The Dark Side of Social Media.


Did social media play a role in the coldblooded murder of Robert Godwin, Sr., by Steve Stephens over the weekend, as live-streamed on Facebook?


Stephens obviously wanted his ex-girlfriend to see him do it, so that she would feel guilty for the rest of her life for the old man’s death. Now, Stephens is also, very obviously, a sociopath, who probably would have killed somebody at some point for some self-aggrandizing reason. Certainly, though, he killed Mr. Godwin because he could stream it. It wasn’t about Godwin. He was just a kindly old man at the wrong place at the wrong time. He was a prop in Steve Stephens’ grotesque Movie of The Week. Without the allure of instant infamy that comes with live-streaming a murder, perhaps Mr. Godwin would still be alive today, collecting his soda cans along the highway.

Therein lies the poison of social media: The drug of Fame.

Make no mistake, social media is a drug, and it is highly-addictive. Like booze or meth or heroin, it magnifies our personalities, the good and the bad. If you are a vain person, social media will magnify your vanity to the point of narcissism. If you are an angry person, it will fuel your rage. In the false world of Facebook and Twitter, assholes are bigger assholes, creepy people are creepier, and crazy people fly off the rails of their sanity every day. Moreover, as the addiction takes hold of your life, it tricks you into thinking you are being more sociable, when, in fact, the need for it only increases your isolation from genuine, interpersonal relationships.

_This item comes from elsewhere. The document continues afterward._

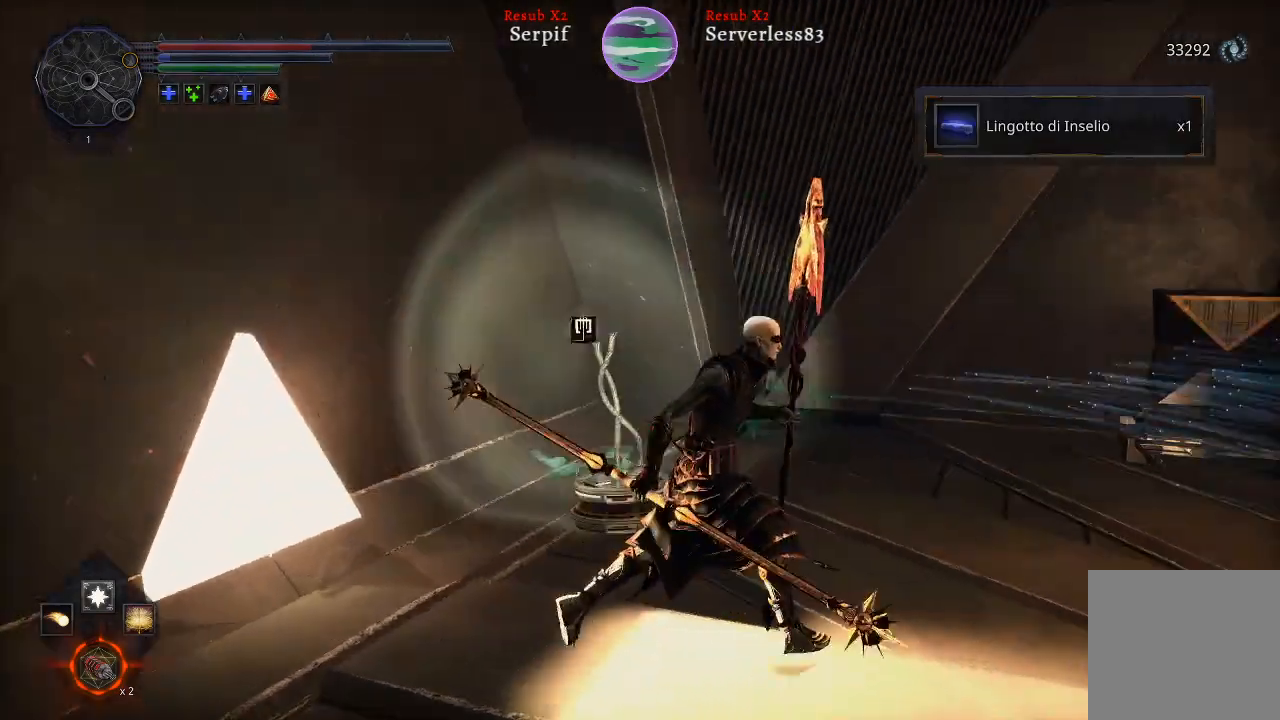
{"buttons": [], "left_stick": "up-right", "right_stick": "center", "events": [[217, "left_stick", "up-right"], [483, "right_stick", "center"]]}
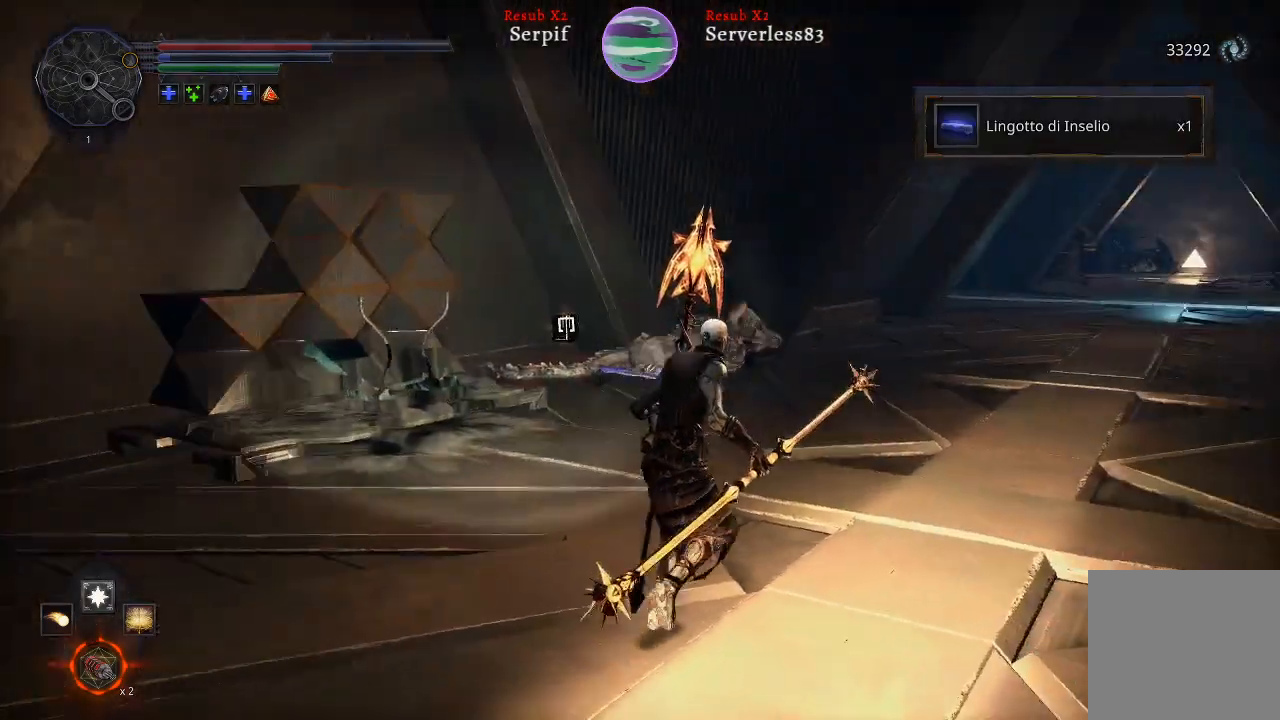
{"buttons": ["START"], "left_stick": "center", "right_stick": "center", "events": [[67, "left_stick", "center"], [383, "START", "down"]]}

As far as its impact on society in general, Facebook has become a sort of virtual crack house, where all of us are screwed-up junkies rolling around in our own narcissistic delusions, and as the collective addiction becomes more profound and increased levels of the drug are required to maintain the same high, we have begun to set upon each other. What was once fun is now mean, and the suffering of others has become not only a form of entertainment, but also serves as the standard junkie’s lie, which is, “Man, I’m glad I’m not as f–ked-up as that guy!” I’m doing great! I don’t have a problem. Look how happy I am in all my profile pictures.

As I said, Steve Stephens is a murderous P.O.S. who must have had some crazy inside himself to begin with, and surely he deserves to be strapped to a chair and stuck with a needle. But let’s face it: every day on social media we see people who are going through break-ups or divorces, or some other bit of unhappiness, and who are, to a much lesser extent, seeking vengeance online. Moreover, if you’re looking for it, you will see every form of bad human behavior online, each of the Seven Deadlies, on full display, 24 hours a day, 7 days a week. Gluttony, lust, avarice, pride, despair, wrath, vanity, and sloth. Sometimes, you will see all 7 in one post. Sometimes, I’m the one posting it. Sometimes, you are. We all do. It’s a sickness. It really is.

The smartest people I know have completely disconnected from social media.

I wish I could, but, you know, I can’t. It’s my job. I have to post on Facebook. It’s not my fault. I’m a victim. I don’t have a problem. I could stop any time if I wanted to. But it’s okay, at least I’m not as messed-up as some people online. Jesus, compared to them, I’m doing great!

Look how happy I am in all my profile pictures.